Yes. The bit depth is modified by a 2 bit "exponent" and level shifter (see Ken Shirrif's description of the output stage). The 16 voices are then mixed by send through a Sallen-Key decimation filter, resulting in some degree of aliasing and quantization noise (there is a "clean" option that bypasses this). The hardware's 16khz lowpass analog decimation filter is modeled with quite high accuracy by a 5th order IIR digital filter designed from the hardware circuit.
A possible future modification is to simulate variations in the resistors used in the level shifter. As of now they are "perfect", whereas in the hardware they have 0.1% tolerance, resulting in some slight distortion that would vary between individual DX7s. I don't know whether this effect would be all that noticeable, and there is some potential risk of introducing unintended aliasing noise (though it would be mitigated by the 16x oversampling).

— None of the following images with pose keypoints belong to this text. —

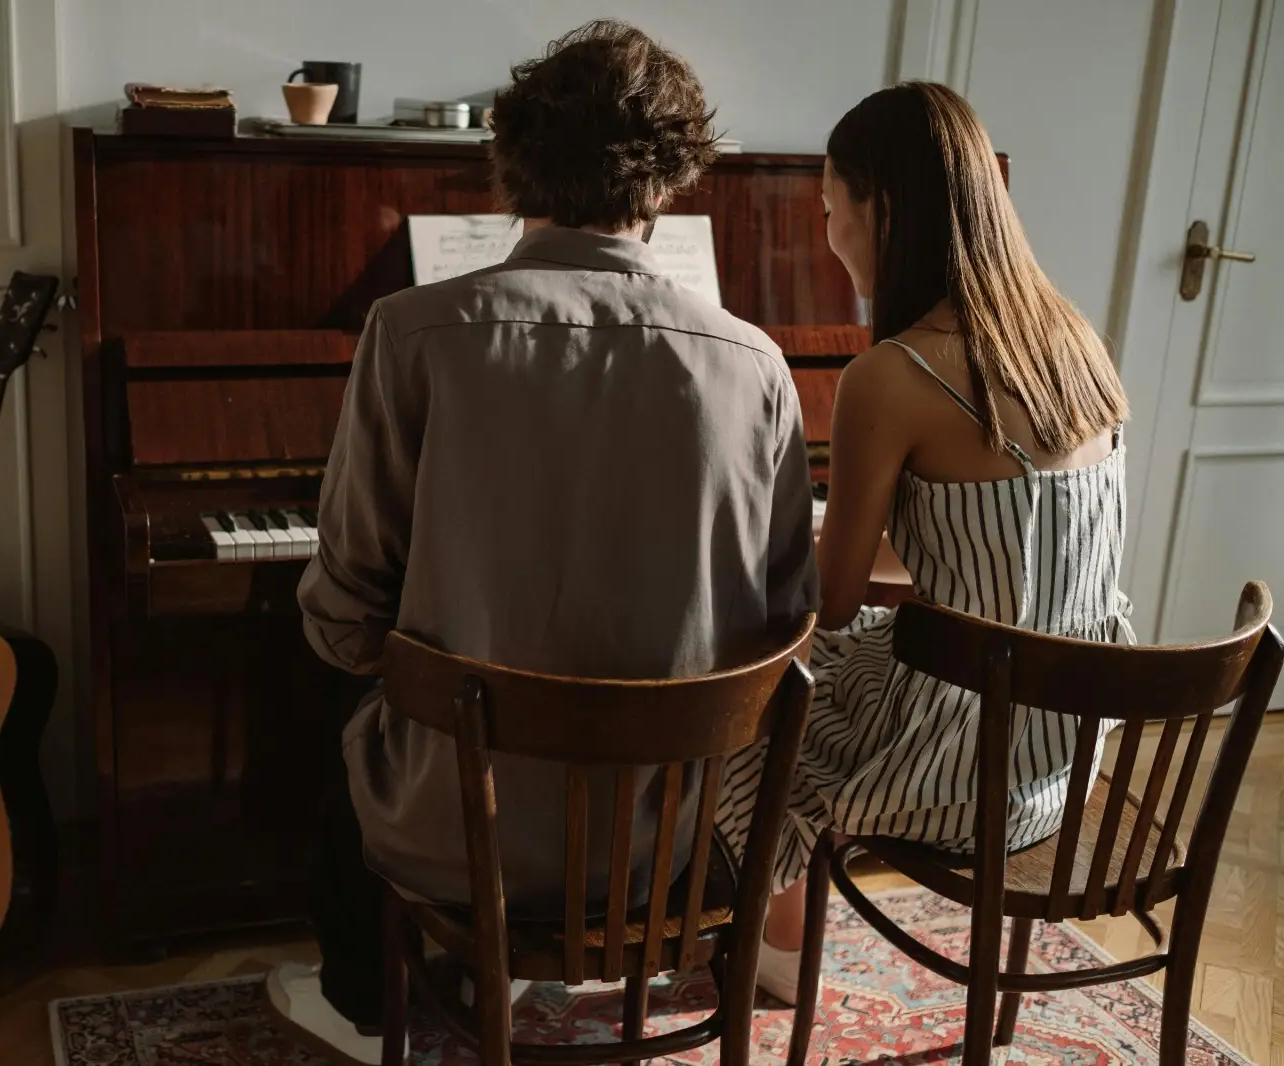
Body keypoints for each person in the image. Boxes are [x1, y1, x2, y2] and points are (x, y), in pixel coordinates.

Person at [267, 19, 817, 1061]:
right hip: (670, 843)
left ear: (511, 162)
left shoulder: (411, 331)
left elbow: (342, 618)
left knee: (330, 686)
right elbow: (786, 623)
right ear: (671, 178)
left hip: (456, 833)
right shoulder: (755, 363)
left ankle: (368, 999)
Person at [714, 80, 1134, 1002]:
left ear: (881, 208)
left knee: (751, 704)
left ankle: (778, 945)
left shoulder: (893, 373)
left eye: (830, 205)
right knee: (836, 665)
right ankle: (779, 938)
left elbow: (831, 600)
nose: (828, 230)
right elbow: (995, 545)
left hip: (963, 769)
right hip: (1068, 745)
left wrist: (769, 544)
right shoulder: (1075, 343)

Yes. See Howard Massey's "The Complete DX7", page 117 for a good description of the behavior. It's not a bug, it was designed that way, and used in several patches, including WATERGDN and CHIMES.
The implementation of the basic delay timing should be bit accurate. There is an open question as to how the "compressed" (significantly shortened) delay behavior works. My speculation is that compression only applies to the first stage of the envelope (whereas the delay feature also works on the second stage, but never compressed), and depends on whether the previous cycle of that envelope completed the first stage or not. Thus the seemingly "random" behavior Massey refers to would stem from this algorithm.
From the code:
// Set up delay when env level and prev level >= 40 (i.e. env
// level param <20). Small levels are inaudible, hence
// experienced as a delay. Magic delay constant is 479 decaying
// envelope steps, which, in conjunction with qrate, creates
// the required delay time.
// FIX: speculative implementation of "bug" behavior (if my
// speculation is correct this would actually have to have been designed
// behavior in the DX7). Delays when in stage 0 are compressed (shortened)
// by a factor of 32 if the previous stage 0 delay did not fully
// complete, otherwise it reverts to the full length delay.
// Stage 1 delays are always full length. No delays in stage 2 and 3
// (because because they only exit on key events).
I would be interested in input from actual DX7s to validate and refine this behavior.